When explicit multiplication (say of large matrices) is costly calculation-wise, it becomes natural to look for schemes that minimize the number of steps in the calculation of large powers $X^n$, in terms of $n$. This leads to the notion of addition chain for $n$, which is to say a sequence:

$\alpha:=(a_0,a_1,\ldots, a_i,\ldots,a_k)$, with $a_0=1$, $a_k=n$,

and such that $a_m=a_i+a_j$ for some $0\leq i,j<m$. One says that $\ell(\alpha):=k$ is the length of the addition chain $\alpha$. This length is clearly the number of multiplication steps $X^{a_m}=X^{a_i}X^{a_j}$ in a corresponding calculation of $X^n$. This is discussed at length in The Art of Computer Programming, by D.E. Knuth (Volume 2, Seminumerical Algorithms, section 4.6.3).
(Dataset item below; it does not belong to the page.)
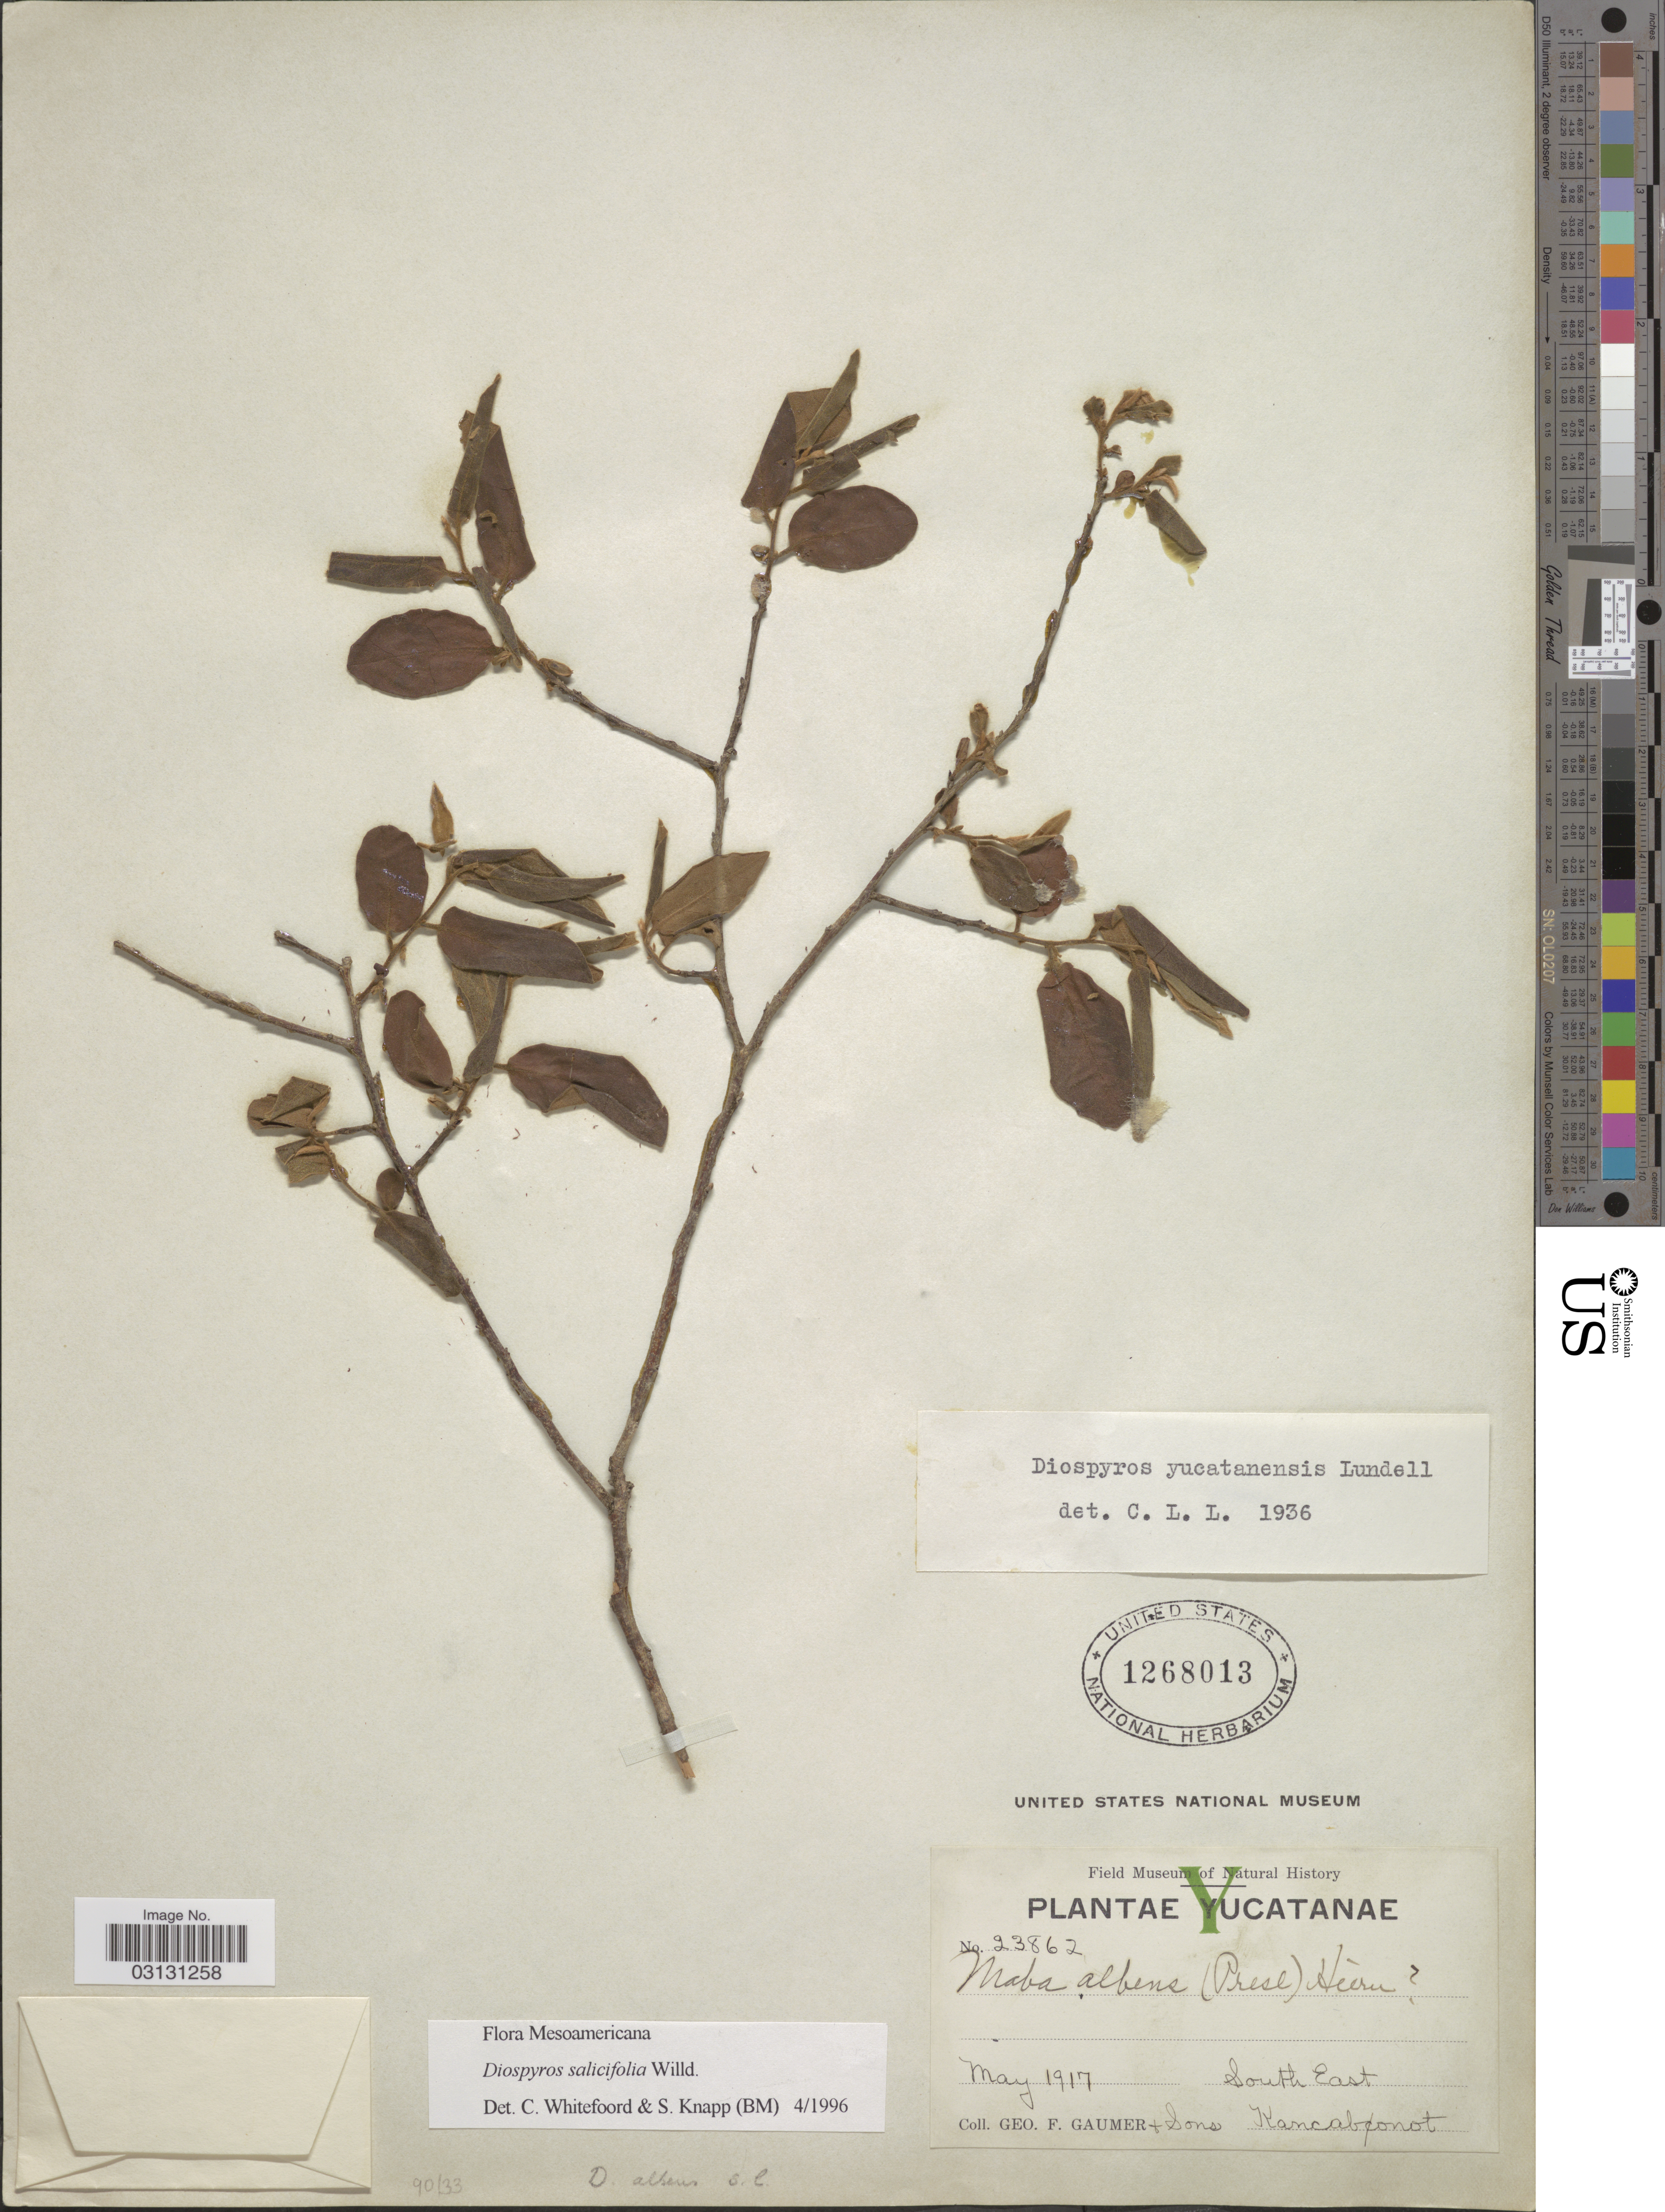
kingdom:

#### Shortest length and Scholz-Brauer conjecture

One defines $\ell(n)$ to be the shortest length for an addition chain for $n$. In particular Knuth underlines that both finding the actual value of $\ell(n)$, and computing an explicit shortest length for $n$, are hard problems. The Scholz-Brauer conjecture is one of the several interesting unsolved problems along these lines. It states that, for all $n$, one has the inequality:

$\large \ell(2^n-1)\leq \ell(n)+n-1.$

Together with J. Berstel, S. Brlek, and C. Dubuc, we introduced in 1989 the notion of Euclidean addition chains. The family of such chains is recursively defined, using euclidean division. To express this, one considers the following two operations. First addition $\alpha\oplus m$,  for an integer $m$ appearing in the chain $\alpha$, is defined as:

$(a_0,a_1,\ldots ,a_k)\oplus m:=(a_0,a_1,\ldots,a_k,a_k+m).$

Then the product, $\alpha\otimes\beta$ of two chains, is set to be:

$(a_0,a_1,\ldots ,a_k)\otimes (b_0,b_1,\ldots ,b_j):=(a_0,a_1,\ldots ,a_k,a_kb_1,\ldots ,a_kb_j).$

The class of euclidean addition chains $\mathcal{E}$ is recursively constructed as follows. Let $n=qm+r$ be an euclidean division, $\gamma\in \mathcal{E}$ be any euclidean addition chain for $q$, and $\mu\in \mathcal{E}$ be an euclidean addition chain for $m$ that contains $r$. Then one constructs $\nu\in \mathcal{E}$ as:

$\nu:=(\mu\otimes \gamma)\oplus r.$

Observe that $r$ appears in $\mu\otimes \gamma$, since it appears in $\mu$, hence addition of $r$ to $\mu\otimes \gamma$ is legitimate. Moreover, since $m$ appears in $\nu$, we get a procedure to construct a chain for $n$ that contains $m$ when we have an euclidean division $n=qm+r$.

#### Euclidean Scholz-Brauer theorem

Let $\ell_\mathcal{E}(n)$ stand for the length of the shortest euclidean addition chain for $n$. We have shown that the following $\mathcal{E}$-analog of the Scholz-Brauer conjecture holds:

$\large\ell_\mathcal{E}(2^n-1)\leq \ell_\mathcal{E}(n)+n-1.$

There are fast explicit heuristics to construct almost optimal euclidean addition chains.